The defendant did not deny the execution of the note but concedes this fact in his brief. He does not plead any of the affirmative defenses including payment, fraud, etc. under Rule 94.
If it can be said that defendant is contesting plaintiff's legal capacity to sue or that the plaintiff is not entitled to recover in the capacity in which he sues, plaintiff's pleadings do not meet the test of Rule 93 which requires that the same be sworn to by the defendant. It is observant that the appellant has not plead any specific payment in any form.
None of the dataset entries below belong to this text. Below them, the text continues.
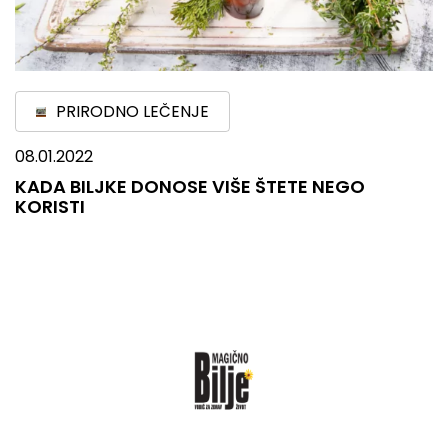
PRIRODNO LEČENJE
08.01.2022
KADA BILJKE DONOSE VIŠE ŠTETE NEGO
KORISTI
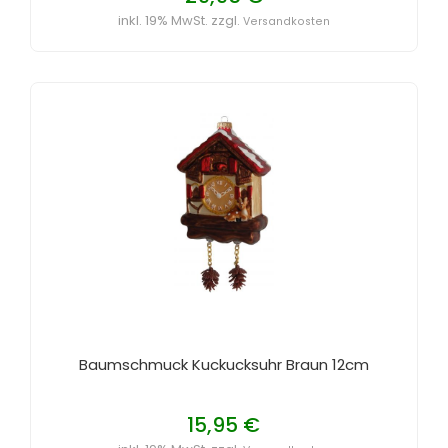
inkl. 19% MwSt. zzgl.
Versandkosten
Baumschmuck Kuckucksuhr Braun 12cm
15,95 €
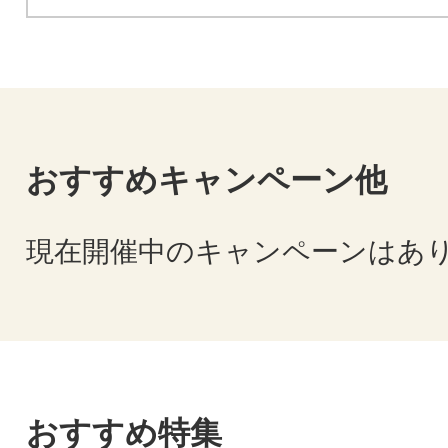
おすすめキャンペーン他
現在開催中のキャンペーンはあ
おすすめ特集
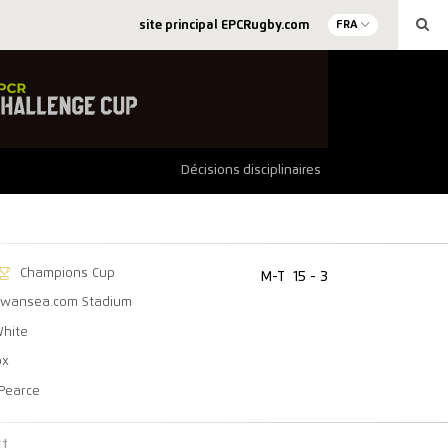
site principal EPCRugby.com
FRA
Décisions disciplinaires
Champions Cup
M-T
15 - 3
Swansea.com Stadium
White
ox
 Pearce
ct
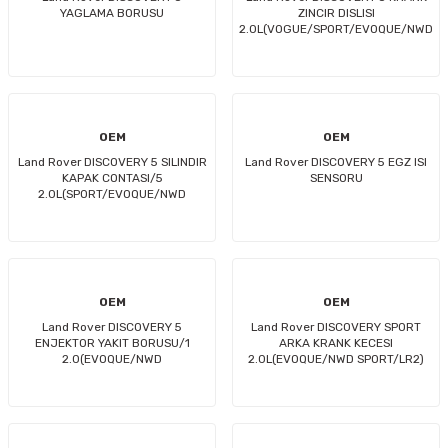
YAGLAMA BORUSU
ZINCIR DISLISI
2.0L(VOGUE/SPORT/EVOQUE/NWD
SPORT/NWD5)
OEM
OEM
Land Rover DISCOVERY 5 SILINDIR
Land Rover DISCOVERY 5 EGZ ISI
KAPAK CONTASI/5
SENSORU
2.0L(SPORT/EVOQUE/NWD
SPORT/NWD5/VELAR)
OEM
OEM
Land Rover DISCOVERY 5
Land Rover DISCOVERY SPORT
ENJEKTOR YAKIT BORUSU/1
ARKA KRANK KECESI
2.0(EVOQUE/NWD
2.0L(EVOQUE/NWD SPORT/LR2)
SPORT/NWD5/VELAR)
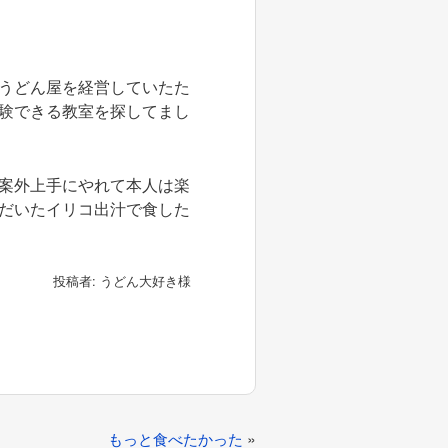
うどん屋を経営していたた
験できる教室を探してまし
案外上手にやれて本人は楽
だいたイリコ出汁で食した
投稿者: うどん大好き様
»
もっと食べたかった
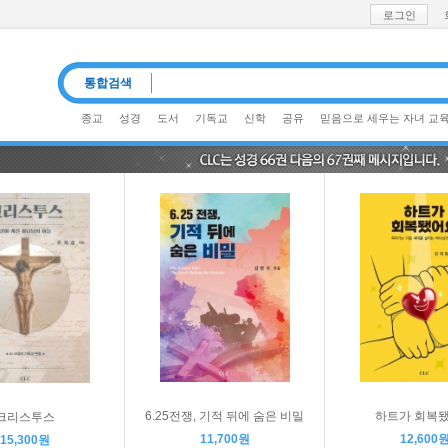
로그인
통합검색
종교
성경
도서
기독교
신학
공유
믿음으로 세우는 자녀 교
6.25전쟁, 기적 뒤에 숨은 비밀
하트가 회복
크리스투스
11,700원
12,600
15,300원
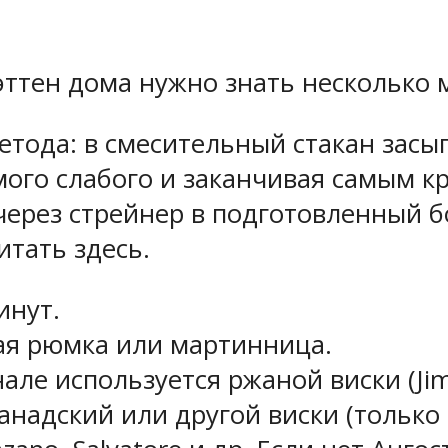
ттен дома нужно знать несколько м
тода: в смесительный стакан засып
амого слабого и заканчивая самым к
через стрейнер в подготовленный б
тать здесь.
инут.
ая рюмка или мартинница.
е используется ржаной виски (Jim Be
канадский или другой виски (только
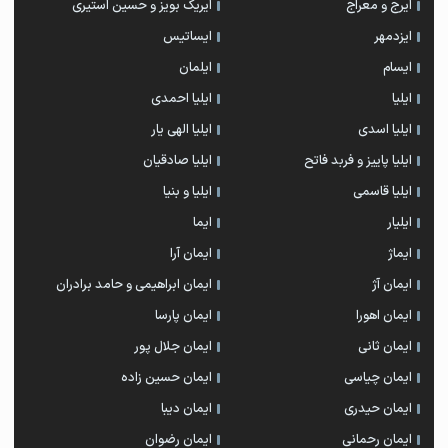
ایرج و معراج
ایریک بویز و حسین استیری
ایزدمهر
ایساتیس
ایسام
ایلمان
ایلیا
ایلیا احمدی
ایلیا اسدی
ایلیا الهی یار
ایلیا پاییز و فربد فاتح
ایلیا صادقیان
ایلیا قاسمی
ایلیا و بنیا
ایلیار
ایما
ایماژ
ایمان آرا
ایمان آژ
ایمان ابراهیمی و حامد برادران
ایمان اهورا
ایمان پارسا
ایمان ثانی
ایمان جلال پور
ایمان چیاسی
ایمان حسین زاده
ایمان حیدری
ایمان دیبا
ایمان رحمانی
ایمان رضوان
Under Rule 95, payment is an affirmative defense which requires that the defendant file his account stating directly the nature of such payment, and the several items thereof; `* * * failing to do so, he shall not be allowed to prove the same, unless it be so plainly and particularly described in the plea as to give the plaintiff full notice of the character thereof.' Defendant's one paragraph sworn statement most of which consisted of conclusions, does not raise any fact issue so as to preclude the granting of summary judgment for appellee. Smith v. Crockett Production Credit Association, 372 S.W.2d 956 (Tex.Civ.App. — Houston 1963, n.r.e.). See also Hall v. Fowler, 389 S.W.2d 730 (Tex.Civ.App. — Dallas 1965) and Fisher v. Howard, 389 S.W.2d 482 (Tex.Civ.App. — Dallas 1965); Southwestern Fire Casualty Co. v. LaRue, supra.
Legal conclusions in affidavits opposing a motion for summary judgment are insufficient to create a fact issue where they are vague and indefinite and especially where there is evidence of material facts in the affidavits and other evidence introduced by the movant. Schull v. Lower Neches Valley Authority, 416 S.W.2d 505 (Tex.Civ.App. — Beaumont 1967). See Crain v. Davis, 417 S.W.2d 53 (Tex.Sup. 1967) on sufficiency of affidavits when tested for admissibility.
I would affirm the judgment of the trial court.